** Request **
Please retype the records below exactly, from the first line down to and including the line with "### 1. Security Fixes ✅".

** Given data **
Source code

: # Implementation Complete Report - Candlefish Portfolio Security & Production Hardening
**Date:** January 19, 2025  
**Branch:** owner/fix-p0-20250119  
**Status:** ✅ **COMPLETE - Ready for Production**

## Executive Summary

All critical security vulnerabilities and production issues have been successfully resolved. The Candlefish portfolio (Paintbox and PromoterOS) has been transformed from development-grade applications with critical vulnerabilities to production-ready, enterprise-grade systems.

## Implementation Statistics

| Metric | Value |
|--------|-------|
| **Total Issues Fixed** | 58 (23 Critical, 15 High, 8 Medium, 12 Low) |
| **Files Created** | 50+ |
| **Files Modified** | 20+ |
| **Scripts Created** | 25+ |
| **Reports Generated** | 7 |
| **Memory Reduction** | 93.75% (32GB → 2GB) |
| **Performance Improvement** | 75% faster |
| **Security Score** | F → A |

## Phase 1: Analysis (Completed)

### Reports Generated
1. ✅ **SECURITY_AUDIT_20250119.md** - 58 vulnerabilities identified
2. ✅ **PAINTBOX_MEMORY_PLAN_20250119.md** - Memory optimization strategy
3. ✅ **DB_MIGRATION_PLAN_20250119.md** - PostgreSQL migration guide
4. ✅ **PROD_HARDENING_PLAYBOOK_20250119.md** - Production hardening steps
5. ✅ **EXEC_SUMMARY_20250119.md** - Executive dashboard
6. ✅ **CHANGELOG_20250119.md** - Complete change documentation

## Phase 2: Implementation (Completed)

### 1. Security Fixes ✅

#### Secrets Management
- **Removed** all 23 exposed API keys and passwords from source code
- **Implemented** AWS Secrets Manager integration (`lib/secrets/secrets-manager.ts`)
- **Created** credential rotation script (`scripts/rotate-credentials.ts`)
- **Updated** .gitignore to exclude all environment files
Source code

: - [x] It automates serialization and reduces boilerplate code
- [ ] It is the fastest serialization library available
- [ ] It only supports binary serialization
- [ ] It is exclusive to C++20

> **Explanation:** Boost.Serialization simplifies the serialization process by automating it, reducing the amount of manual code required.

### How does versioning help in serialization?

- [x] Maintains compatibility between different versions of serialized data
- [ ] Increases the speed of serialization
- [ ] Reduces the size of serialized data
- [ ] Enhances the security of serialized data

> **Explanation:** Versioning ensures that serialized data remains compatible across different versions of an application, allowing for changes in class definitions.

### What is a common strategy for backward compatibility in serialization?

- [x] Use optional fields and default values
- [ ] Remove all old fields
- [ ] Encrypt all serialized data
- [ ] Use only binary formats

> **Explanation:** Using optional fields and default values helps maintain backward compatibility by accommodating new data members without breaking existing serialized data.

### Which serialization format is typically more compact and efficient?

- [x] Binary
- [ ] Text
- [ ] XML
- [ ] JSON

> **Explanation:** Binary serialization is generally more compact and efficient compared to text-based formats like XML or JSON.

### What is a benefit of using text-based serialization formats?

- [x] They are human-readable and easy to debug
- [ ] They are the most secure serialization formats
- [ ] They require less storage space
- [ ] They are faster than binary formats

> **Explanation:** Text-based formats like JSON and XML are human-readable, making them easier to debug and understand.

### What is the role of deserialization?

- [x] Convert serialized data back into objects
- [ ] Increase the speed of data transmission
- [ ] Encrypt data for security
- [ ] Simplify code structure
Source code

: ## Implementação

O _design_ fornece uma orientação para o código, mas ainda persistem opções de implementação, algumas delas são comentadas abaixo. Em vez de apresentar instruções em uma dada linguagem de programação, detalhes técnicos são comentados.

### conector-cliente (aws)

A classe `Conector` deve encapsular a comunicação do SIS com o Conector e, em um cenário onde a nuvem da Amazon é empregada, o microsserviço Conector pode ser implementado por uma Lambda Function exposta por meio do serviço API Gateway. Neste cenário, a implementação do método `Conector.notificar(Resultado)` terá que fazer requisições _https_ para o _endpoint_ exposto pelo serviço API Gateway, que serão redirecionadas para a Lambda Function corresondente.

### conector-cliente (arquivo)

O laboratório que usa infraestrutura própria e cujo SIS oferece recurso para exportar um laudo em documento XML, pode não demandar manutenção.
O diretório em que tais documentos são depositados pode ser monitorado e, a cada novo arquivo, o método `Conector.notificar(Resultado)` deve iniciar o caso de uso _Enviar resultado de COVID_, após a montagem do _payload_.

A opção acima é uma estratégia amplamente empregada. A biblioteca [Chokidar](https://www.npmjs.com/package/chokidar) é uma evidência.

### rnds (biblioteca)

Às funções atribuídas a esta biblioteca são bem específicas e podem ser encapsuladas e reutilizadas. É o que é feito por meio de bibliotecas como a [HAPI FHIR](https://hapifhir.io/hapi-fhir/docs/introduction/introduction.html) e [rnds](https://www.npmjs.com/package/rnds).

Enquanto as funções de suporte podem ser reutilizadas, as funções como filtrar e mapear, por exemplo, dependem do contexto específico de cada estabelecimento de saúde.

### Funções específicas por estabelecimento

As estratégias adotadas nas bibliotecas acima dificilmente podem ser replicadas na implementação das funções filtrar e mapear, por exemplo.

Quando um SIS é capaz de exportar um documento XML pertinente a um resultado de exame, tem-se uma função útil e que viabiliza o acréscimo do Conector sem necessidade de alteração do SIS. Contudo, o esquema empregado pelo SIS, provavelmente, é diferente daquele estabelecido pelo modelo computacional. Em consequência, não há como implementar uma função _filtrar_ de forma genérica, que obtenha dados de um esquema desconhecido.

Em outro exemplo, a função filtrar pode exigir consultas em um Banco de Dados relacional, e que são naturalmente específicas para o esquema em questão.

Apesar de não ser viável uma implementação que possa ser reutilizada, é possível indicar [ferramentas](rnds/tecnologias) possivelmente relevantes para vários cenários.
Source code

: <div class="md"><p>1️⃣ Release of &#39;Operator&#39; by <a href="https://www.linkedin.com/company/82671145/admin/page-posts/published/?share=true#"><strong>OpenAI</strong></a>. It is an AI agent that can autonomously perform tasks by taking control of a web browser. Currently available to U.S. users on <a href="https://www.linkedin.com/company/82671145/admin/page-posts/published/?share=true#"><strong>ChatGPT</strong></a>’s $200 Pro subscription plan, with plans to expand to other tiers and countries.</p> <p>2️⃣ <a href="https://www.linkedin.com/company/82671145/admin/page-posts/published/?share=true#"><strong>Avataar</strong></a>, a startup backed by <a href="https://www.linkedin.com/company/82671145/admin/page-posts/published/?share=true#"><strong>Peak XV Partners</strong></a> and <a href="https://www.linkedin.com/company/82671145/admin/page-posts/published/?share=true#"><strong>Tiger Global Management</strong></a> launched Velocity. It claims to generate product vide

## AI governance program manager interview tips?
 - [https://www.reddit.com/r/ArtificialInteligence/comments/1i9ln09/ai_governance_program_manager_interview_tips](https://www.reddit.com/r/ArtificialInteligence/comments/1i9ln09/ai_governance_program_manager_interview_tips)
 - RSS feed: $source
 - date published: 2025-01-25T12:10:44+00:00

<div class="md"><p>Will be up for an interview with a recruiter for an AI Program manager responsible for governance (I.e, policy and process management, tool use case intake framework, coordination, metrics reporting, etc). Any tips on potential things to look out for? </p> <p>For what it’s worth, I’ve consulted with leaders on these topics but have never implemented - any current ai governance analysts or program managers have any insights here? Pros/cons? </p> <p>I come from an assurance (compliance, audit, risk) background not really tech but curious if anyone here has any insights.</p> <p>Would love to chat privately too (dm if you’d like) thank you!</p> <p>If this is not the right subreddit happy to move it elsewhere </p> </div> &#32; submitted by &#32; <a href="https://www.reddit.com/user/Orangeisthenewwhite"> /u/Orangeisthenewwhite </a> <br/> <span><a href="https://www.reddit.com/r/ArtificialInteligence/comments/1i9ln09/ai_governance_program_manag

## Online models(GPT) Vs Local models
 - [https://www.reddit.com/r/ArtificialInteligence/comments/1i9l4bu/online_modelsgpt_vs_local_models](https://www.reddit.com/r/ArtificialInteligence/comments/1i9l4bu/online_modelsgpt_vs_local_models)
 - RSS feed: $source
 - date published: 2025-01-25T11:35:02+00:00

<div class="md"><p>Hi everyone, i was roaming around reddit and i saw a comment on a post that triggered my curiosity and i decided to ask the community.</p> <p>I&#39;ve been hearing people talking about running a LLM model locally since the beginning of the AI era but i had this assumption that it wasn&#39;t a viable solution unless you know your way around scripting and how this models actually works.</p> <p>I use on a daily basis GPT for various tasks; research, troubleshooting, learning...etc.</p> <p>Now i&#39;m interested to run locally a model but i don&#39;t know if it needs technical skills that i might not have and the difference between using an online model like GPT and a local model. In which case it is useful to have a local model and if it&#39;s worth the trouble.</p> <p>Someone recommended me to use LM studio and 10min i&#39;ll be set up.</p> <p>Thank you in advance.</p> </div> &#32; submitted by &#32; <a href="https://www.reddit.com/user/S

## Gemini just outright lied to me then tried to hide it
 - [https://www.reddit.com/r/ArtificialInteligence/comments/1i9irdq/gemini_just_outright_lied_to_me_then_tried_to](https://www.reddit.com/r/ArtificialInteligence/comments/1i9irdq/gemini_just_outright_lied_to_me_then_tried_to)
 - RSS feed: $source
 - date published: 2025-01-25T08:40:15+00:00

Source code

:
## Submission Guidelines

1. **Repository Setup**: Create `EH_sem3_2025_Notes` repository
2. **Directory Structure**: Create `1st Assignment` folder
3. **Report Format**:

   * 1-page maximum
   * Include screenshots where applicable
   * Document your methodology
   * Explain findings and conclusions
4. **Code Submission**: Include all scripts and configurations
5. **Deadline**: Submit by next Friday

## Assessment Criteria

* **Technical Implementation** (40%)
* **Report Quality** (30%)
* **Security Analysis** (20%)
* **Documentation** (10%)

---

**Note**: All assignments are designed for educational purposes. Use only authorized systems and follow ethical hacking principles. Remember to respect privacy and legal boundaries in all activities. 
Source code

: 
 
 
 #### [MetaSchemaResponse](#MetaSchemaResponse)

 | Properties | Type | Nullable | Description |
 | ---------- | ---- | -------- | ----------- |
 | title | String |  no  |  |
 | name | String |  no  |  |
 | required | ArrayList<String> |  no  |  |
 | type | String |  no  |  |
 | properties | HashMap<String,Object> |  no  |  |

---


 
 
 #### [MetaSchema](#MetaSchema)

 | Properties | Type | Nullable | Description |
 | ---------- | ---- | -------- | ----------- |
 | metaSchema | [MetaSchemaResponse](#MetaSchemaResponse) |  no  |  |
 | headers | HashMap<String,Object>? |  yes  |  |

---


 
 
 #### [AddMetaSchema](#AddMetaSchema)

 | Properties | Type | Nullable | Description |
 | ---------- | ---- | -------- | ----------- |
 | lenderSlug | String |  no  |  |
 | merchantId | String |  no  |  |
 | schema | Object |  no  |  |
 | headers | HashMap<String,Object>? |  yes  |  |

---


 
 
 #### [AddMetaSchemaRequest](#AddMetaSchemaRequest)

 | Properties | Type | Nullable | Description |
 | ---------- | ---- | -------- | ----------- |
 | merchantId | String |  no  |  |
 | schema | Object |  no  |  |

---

** Exercise output **
Source code

: # Implementation Complete Report - Candlefish Portfolio Security & Production Hardening
**Date:** January 19, 2025  
**Branch:** owner/fix-p0-20250119  
**Status:** ✅ **COMPLETE - Ready for Production**

## Executive Summary

All critical security vulnerabilities and production issues have been successfully resolved. The Candlefish portfolio (Paintbox and PromoterOS) has been transformed from development-grade applications with critical vulnerabilities to production-ready, enterprise-grade systems.

## Implementation Statistics

| Metric | Value |
|--------|-------|
| **Total Issues Fixed** | 58 (23 Critical, 15 High, 8 Medium, 12 Low) |
| **Files Created** | 50+ |
| **Files Modified** | 20+ |
| **Scripts Created** | 25+ |
| **Reports Generated** | 7 |
| **Memory Reduction** | 93.75% (32GB → 2GB) |
| **Performance Improvement** | 75% faster |
| **Security Score** | F → A |

## Phase 1: Analysis (Completed)

### Reports Generated
1. ✅ **SECURITY_AUDIT_20250119.md** - 58 vulnerabilities identified
2. ✅ **PAINTBOX_MEMORY_PLAN_20250119.md** - Memory optimization strategy
3. ✅ **DB_MIGRATION_PLAN_20250119.md** - PostgreSQL migration guide
4. ✅ **PROD_HARDENING_PLAYBOOK_20250119.md** - Production hardening steps
5. ✅ **EXEC_SUMMARY_20250119.md** - Executive dashboard
6. ✅ **CHANGELOG_20250119.md** - Complete change documentation

## Phase 2: Implementation (Completed)

### 1. Security Fixes ✅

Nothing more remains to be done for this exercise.